Agnes House provides personal care and accommodation for up to 26 people. On the day of the inspection the registered manager informed us that 26 people were living at the home. The service accommodates older people with a range of needs including people living with dementia. This inspection took place on 11 and 12 April 2016.
A registered manager was in place. A registered manager is a person who has registered with the Care Quality Commission to manage the service. Like registered providers, they are ‘registered persons’. Registered persons have legal responsibility for meeting the requirements in the Health and Social Care Act and associated Regulations about how the service is run. The registered manager responsible for nursing was managing the service at the time of the inspection.
People using the service and the relatives we spoke with said they thought the home was safe. Staff had been trained in safeguarding (protecting people from abuse) and generally understood their responsibilities in this area.
People's risk assessments provided staff with information of how to support people safely.
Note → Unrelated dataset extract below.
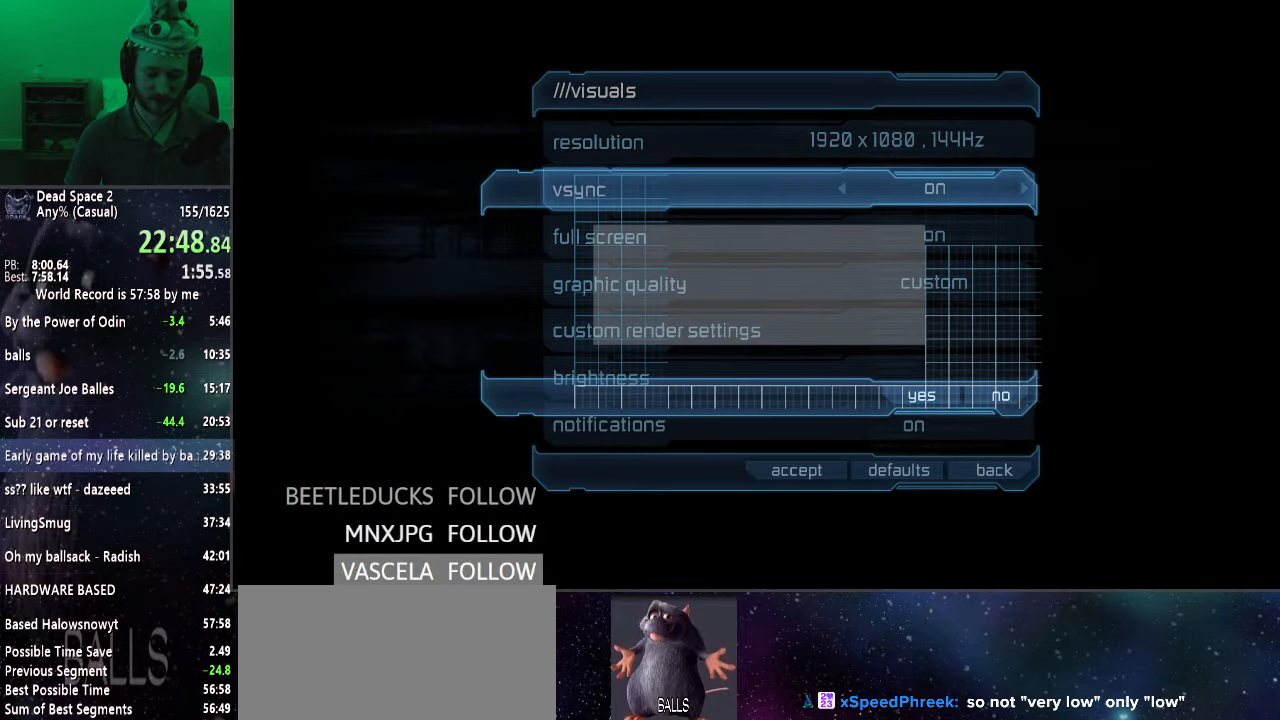
{"keys": [], "mouse": [], "events": []}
People using the service relatives told us they thought medicines were given safely and on time. Some improvements were needed to the way medicines were recorded to evidence that medicines were always supplied to people.
Staff were subject to checks to ensure they were appropriate to work with the people who used the service.
Staff had been trained to ensure they had the skills and knowledge to meet people's needs though more training was needed with regard to people's health conditions.
Staff generally understood their responsibilities under the Mental Capacity Act 2005 (MCA) and Deprivation of Liberty Safeguards (DoLS) to allow, as much as possible, people to have an effective choice about how they lived their lives, and the service had obtained legal approval for limiting people's choices when necessary for their best interests.
People had plenty to eat and drink, everyone told us they liked the food served and people were assisted to eat when they needed help.
People's health care needs had been protected by referral to health care professionals when necessary.
People and relatives we spoke with told us they liked the staff and got on well with them, and we saw many examples of staff working with people in a friendly and caring way, though there was one incident observed of not treating a person with respect.
People and their representatives were involved in making decisions about their care, treatment and support.
Care plans were individual to the people using the service and usually covered their health and social care needs.
There were not always sufficient numbers of staff to ensure that people's needs were responded to in good time.
Activities were organised to provide stimulation for people.
People and relatives told us they would tell staff if they had any concerns and were confident they would be followed up to meet people's needs.
People, their relatives, staff and professionals were satisfied with how the home was run by the registered manager.
Management carried out audits and checks to ensure the home was running properly to meet people's needs.